See, my son is one of those “choices” who was far more likely, statistically, to be aborted than given an opportunity to live his earthly life: teenaged, underemployed, historically-disadvantaged bio-mom and bio-dad, pregnant from a “hook up”, making a run at a relationship (ultimately unsuccessful), facing difficult socio-economic circumstances.  And the system was entirely slanted to encourage an abortion over adoption in their case. The bio-mom could have easily gone to a clinic, and received a taxpayer funded abortion with little hassle. In, out, done. No Manny. Meanwhile, the process to adopt – on both their side and ours – was arduously bureaucratic and exorbitantly expensive. (The bio-parents didn’t have to bear much of those initial costs – but it cost us $35-40K in 14-year-ago-money.)  Compared to many seeking to adopt, we had it easy, since my son was born in Florida, where the laws upheld rights of the adoptive parents. The laws in our home state of Maryland make things far more difficult, costly, and potentially heartbreaking for adoptive parents.  (Even so, while I’ll save all the details for another time, if God hadn’t intervened, many times, in ways that were obviously Him making a way where there was no way … Manny wouldn’t be my son. That’s why his full name is what it is: Emmanuel means “God with us.”)
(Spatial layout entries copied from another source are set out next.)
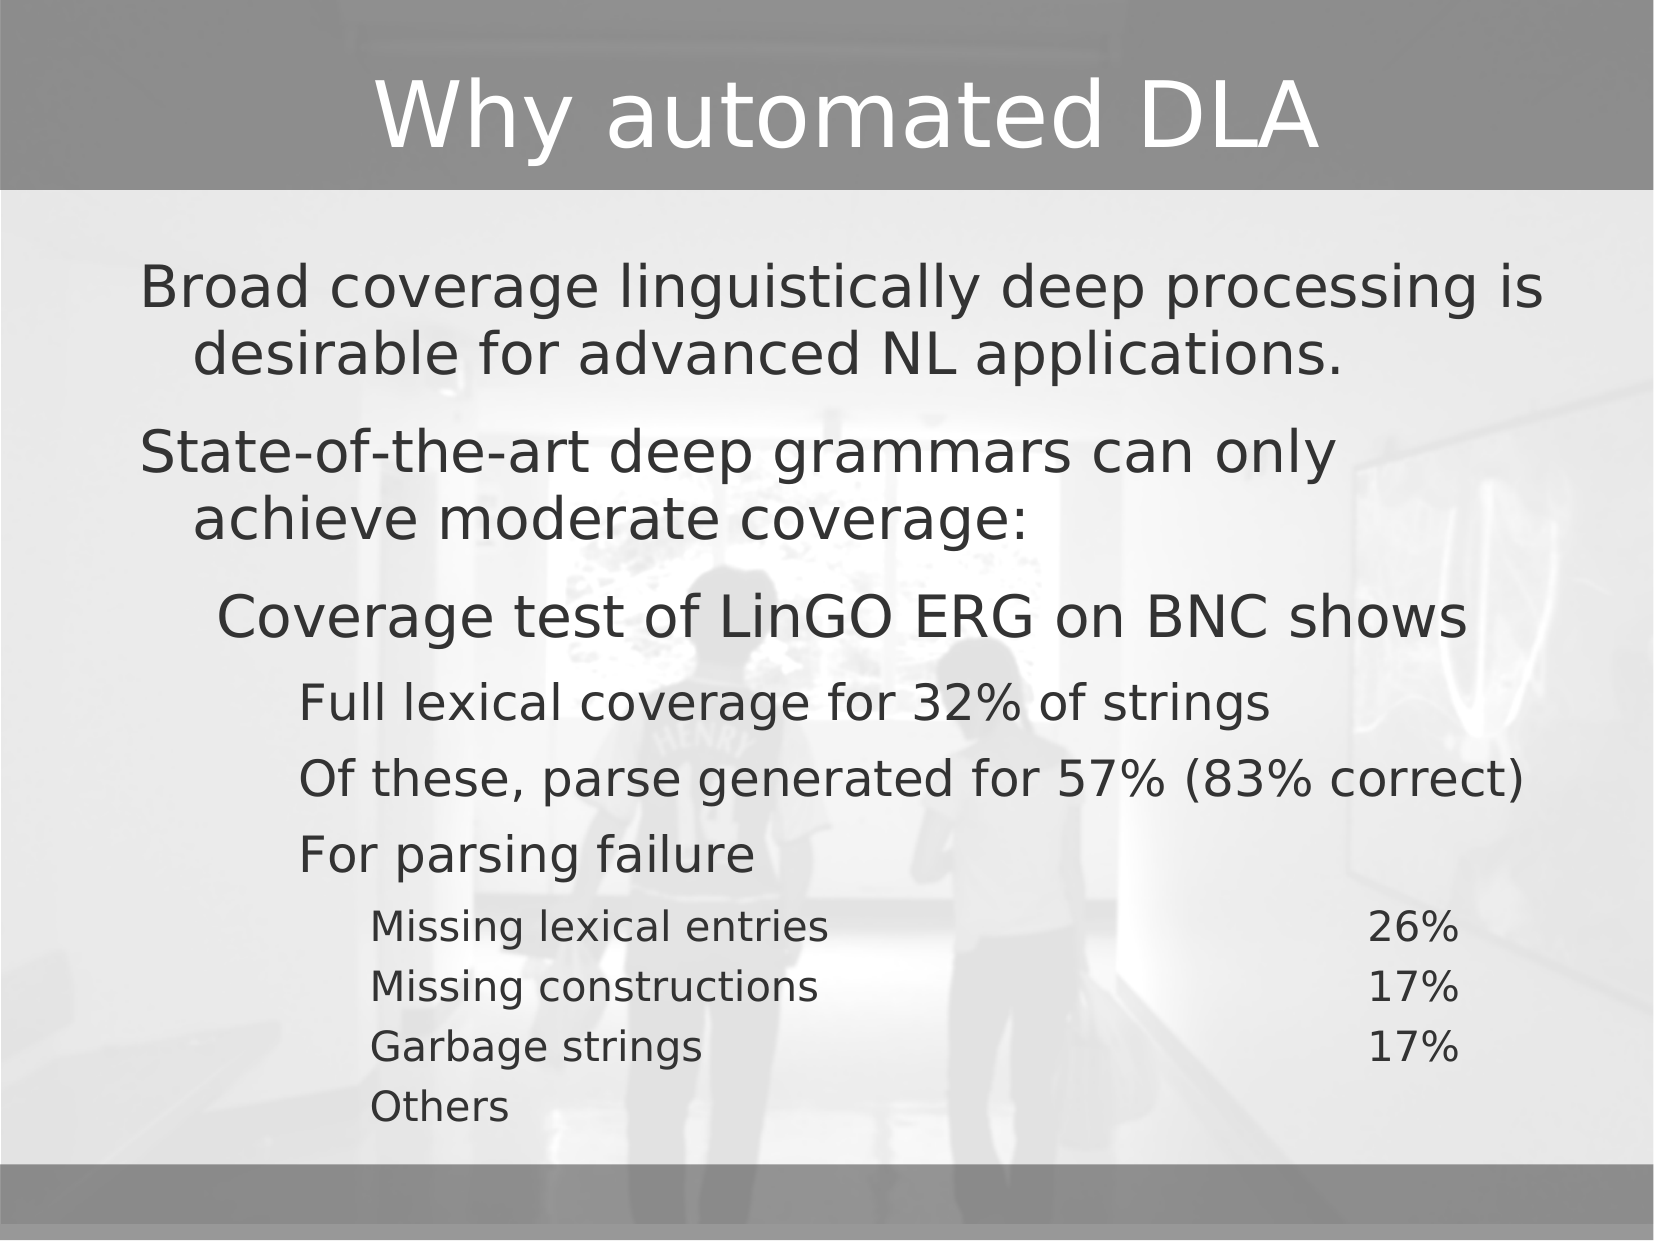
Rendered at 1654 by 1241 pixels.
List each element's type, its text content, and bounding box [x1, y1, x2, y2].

list Broad coverage linguistically deep processing is desirable for advanced NL applications. State-of-the-art deep grammars can only achieve moderate coverage: Coverage test of LinGO ERG on BNC shows Full lexical coverage for 32% of strings Of these, parse generated for 57% (83% correct) For parsing failure Missing lexical entries 26% Missing constructions 17% Garbage strings 17% Others [121, 253, 1565, 1132]
title Why automated DLA [141, 55, 1554, 177]
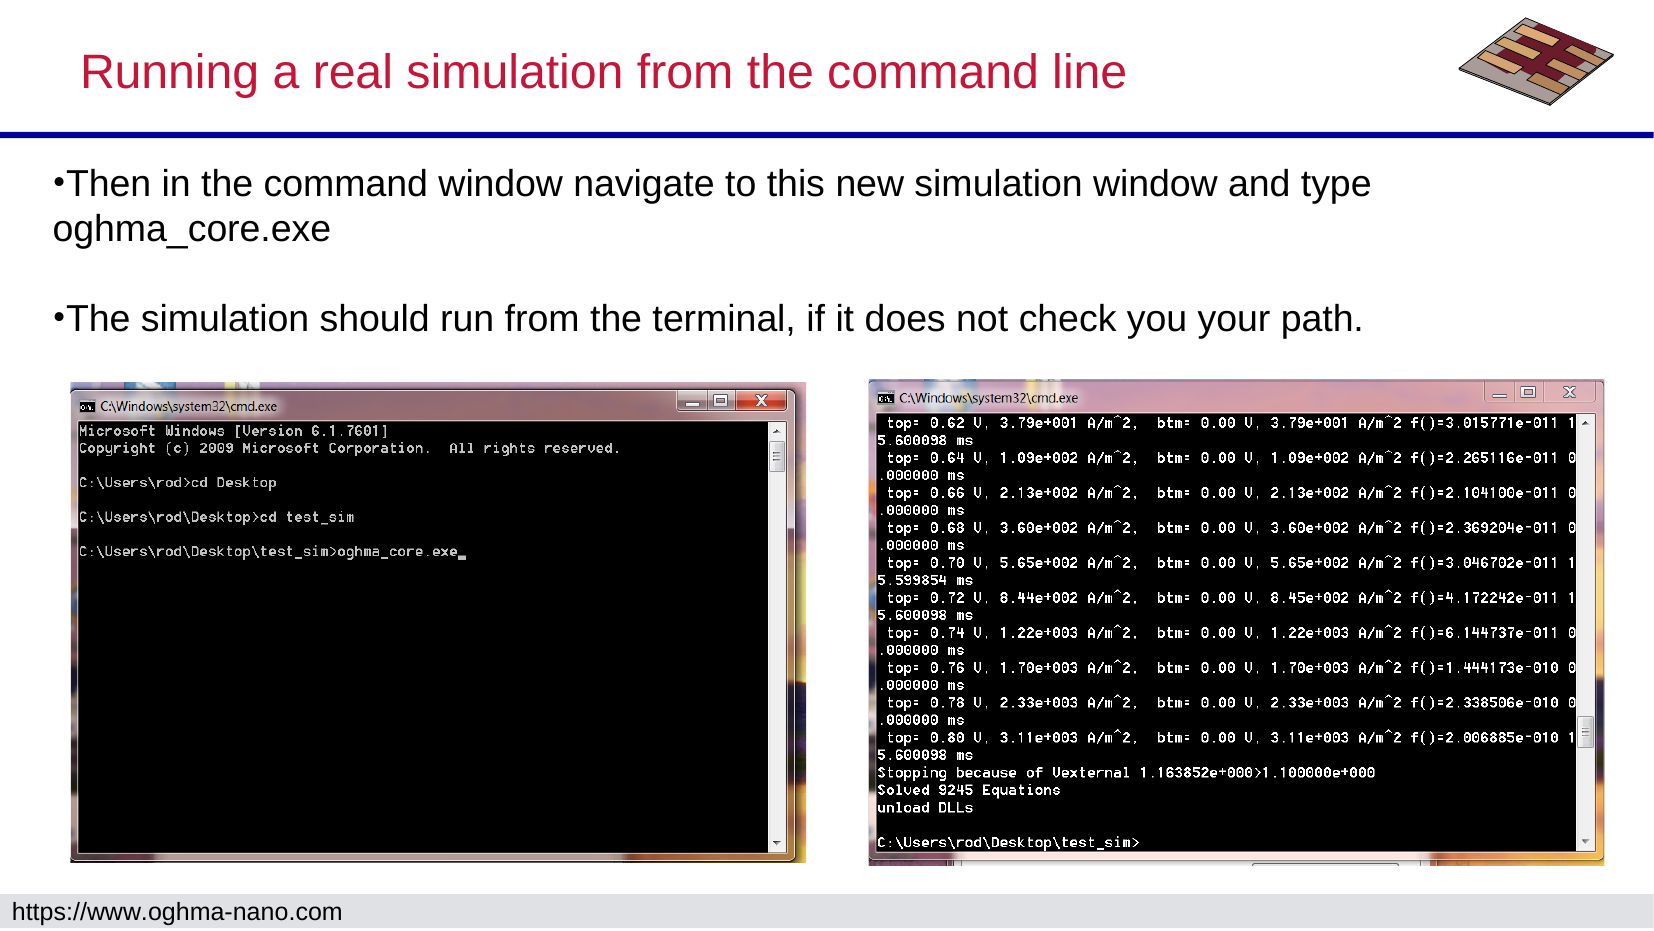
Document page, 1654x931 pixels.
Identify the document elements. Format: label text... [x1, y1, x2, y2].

text_box Then in the command window navigate to this new simulation window and type oghma_core.exe The simulation should run from the terminal, if it does not check you your path. [38, 151, 1613, 931]
picture [868, 379, 1605, 866]
picture [70, 382, 807, 863]
title Running a real simulation from the command line [65, 28, 1430, 116]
Anyways, my son and I agreed just how courageous his bio-mom (and bio-dad) were to provide him life when the system was so stacked against it. Around that same time that my family was fighting the adoption bureaucracy, another employee was going through the nightmare process of a foster-to-adoption here in Maryland.  As he shared stories in our team meetings, it was just heartwrenching to hear all they were going through for the simple act of trying to adopt a neglected and abandoned young girl they grew to love through fostering.  We just couldn’t understand why it should be SO hard to adopt when there was so much need. (Or were we learning, perhaps, that there is so much need BECAUSE the system makes it so hard??)

In light of those experiences, we decided, as a company, over a dozen years ago, to start providing an adoption benefit to our employees. We couldn’t make the bureaucracy and hassle go away. But we could at least help our team with the exorbitant costs.  In practice, that means for any employee who chooses to provide a forever family for a child in need of one, we’ll provide a $5000 supplement towards the expenses, as well as an additional week of paid leave to help navigate the process. (As I write this, I’m thinking now’s a good time to increase that amount for inflation.) Since we’re a small company, we allow each employee to use the benefit twice. Though honestly, unless we have a sudden run on the benefit, I doubt we’d turn down a third or fourth! 

As companies rush to formulate some response to the headlines of the day, I’d strongly encourage their leaders to consider a similar program. Because a lot more Manny’s deserve a chance to live the beautiful life God has destined for them.